This one in particular is kind of hilarious given how little movie characters 'function like humans' and no one but the most cinema-experience-ruining people care.
Because people get used to it and now it is a Trope. Like I said in one of the posts: You can train people in general to accept more outlandish things.
Also it is not about realism per se. It just needs to feel realistic enough. Especially things that are outside of the normal experience of most players/viewers can be unrealistic, as long as they feel real enough.
Like ... most Law-Shows - all the courtroom scenes are actually quite unrealistic, but the average movie-goer doesn't know that, because he never was in a courtroom.
The same with fights or falling from great hights and catching yourself.
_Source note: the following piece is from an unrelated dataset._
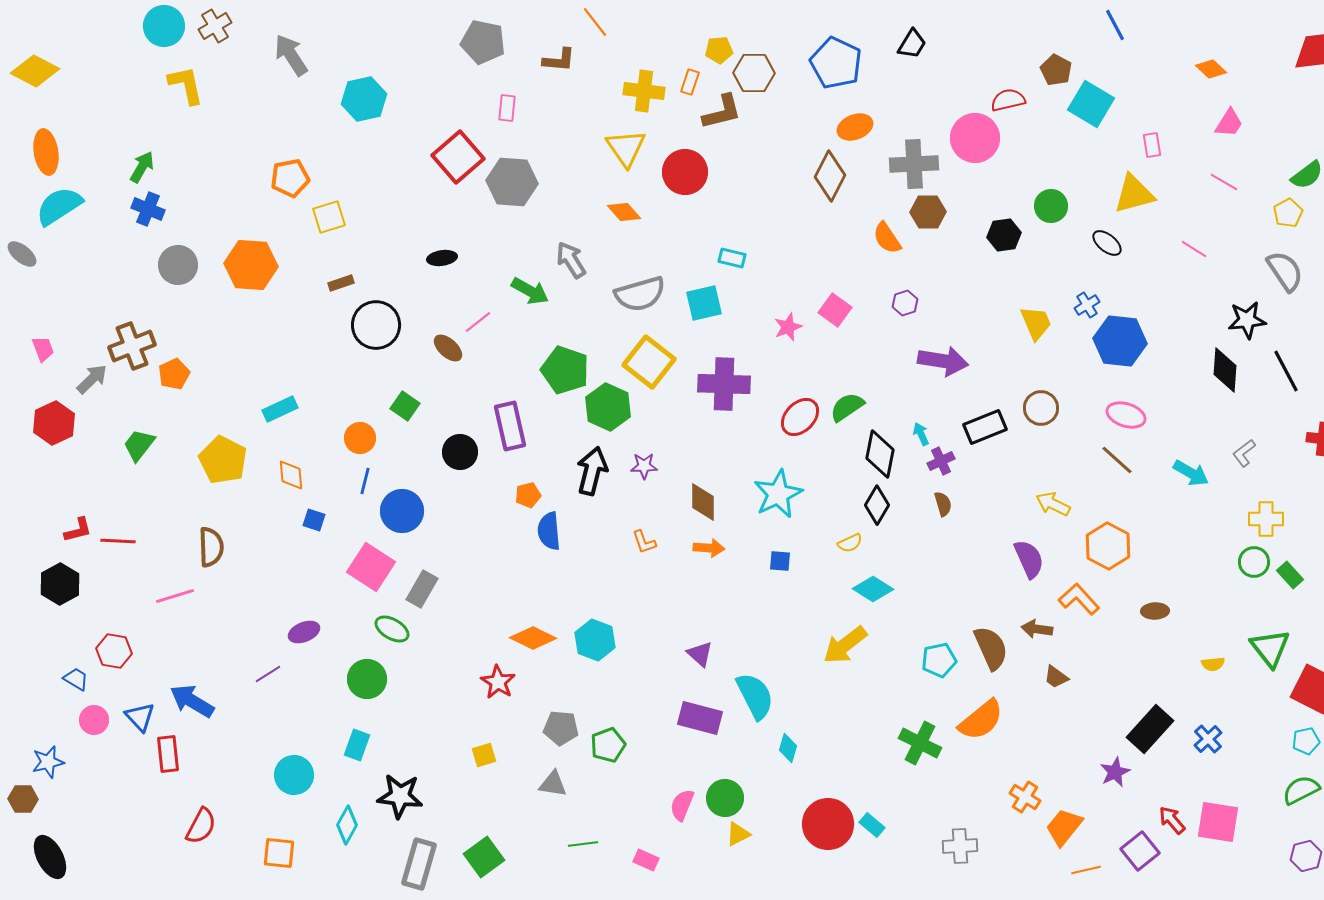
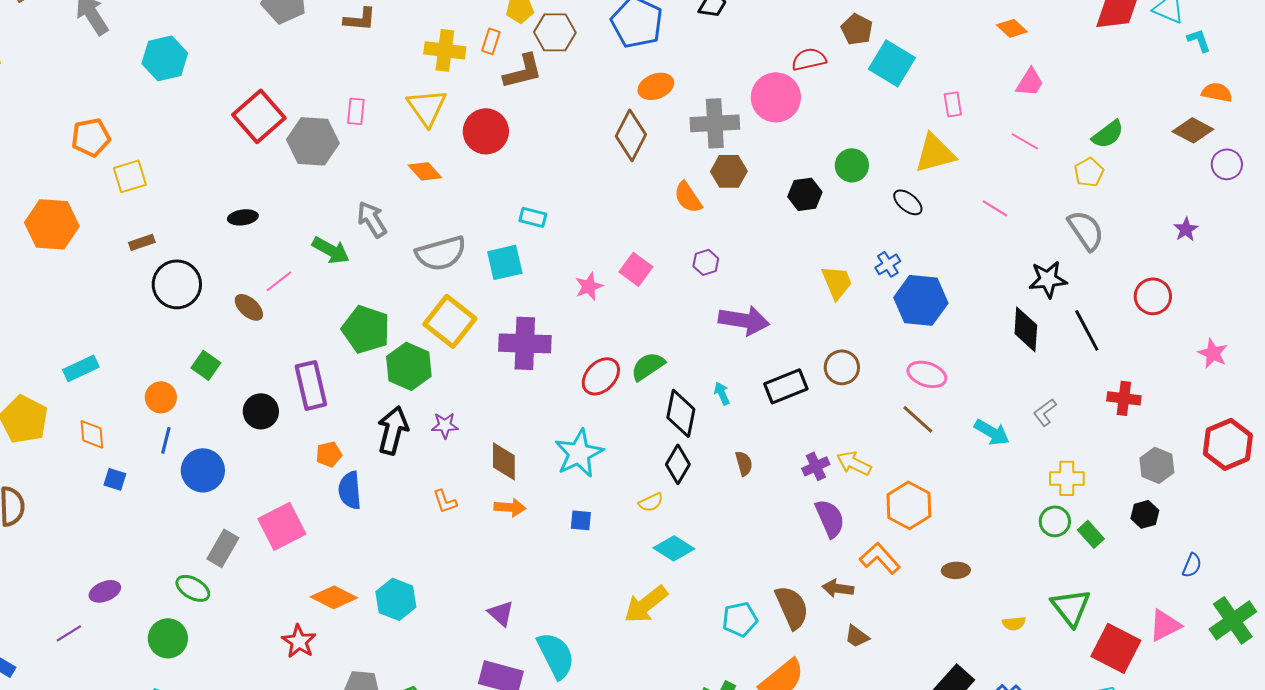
pink rectangle: (507, 108) -> (356, 111), moved
purple cross: (941, 461) -> (816, 466), moved
pink square: (371, 567) -> (282, 526), moved, turned 30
Most people never fell down an elevator shaft like John McClain in Die Hard, so you don't know that him catching himself with his fingers after that fall length would at best break all his fingers. But if feels real enough, because all the rest of John McClain in Die Hard 1 feels so real. His divorce stuff, his suffering. That is also the reason that Die Hard 4, 5 (and 6? is there a sixth one or ended it at 5?) bombed so hard - because the action there was too over the top and the humanising elements to the story were minimised.
And yes, Action in Action Movies of today is mostly over the top - but that works, because for the good action movies the rest makes sense. The motivation of the good guys and bad guys is clear and relatable (Die Hard 1 again - John McClain wants to stop the bad guys, the bad guys want the money - the Police outside wants to safe lives, the FBI wants to stop the bad guys at all costs and are seen as naughty words by the police ...).
Like Die Hard stretched what bodily punishment a human can endure and exaggerated some human abilities for the sake of tension, but it didn't outright break them in a sense, that the average moviegoer would say, that that doesn't make any sense.
But coming back to TTRPGs - yeah, I would quit any game where the DM would create 1000 Orcs out of thin air to punish us for resting or where a red ancient dragon would attack us 1st Level Characters out of nowhere.
I agree, that D&D is a game and it needs to deliver a good game experience. So we can't have a 100% fantasy world simulation, with a real breathing and living world, because that would kill our adventure party pretty quickly.
The DM has to curate the game experience, so that the players have a fair chance of survival/playing the game.
But at the same time, TTRPGs live from the game experience. They live from the world building. The live from the immersion in to the Game World.
So the most difficult task for a Game Master is to curate the Game Experience in a way that the Game World feels real, living, changing and breathing, while at the same time tailoring it, so the characters don't just die instantly.
That the Game World is a living, breathing thing is an Illusion a Game Master needs to create in order for the players to be able to immerse themselves into the game.
So, D&D is a game and it needs to be balanced and curated like one, but it shouldn't feel like one at the table when you are playing it.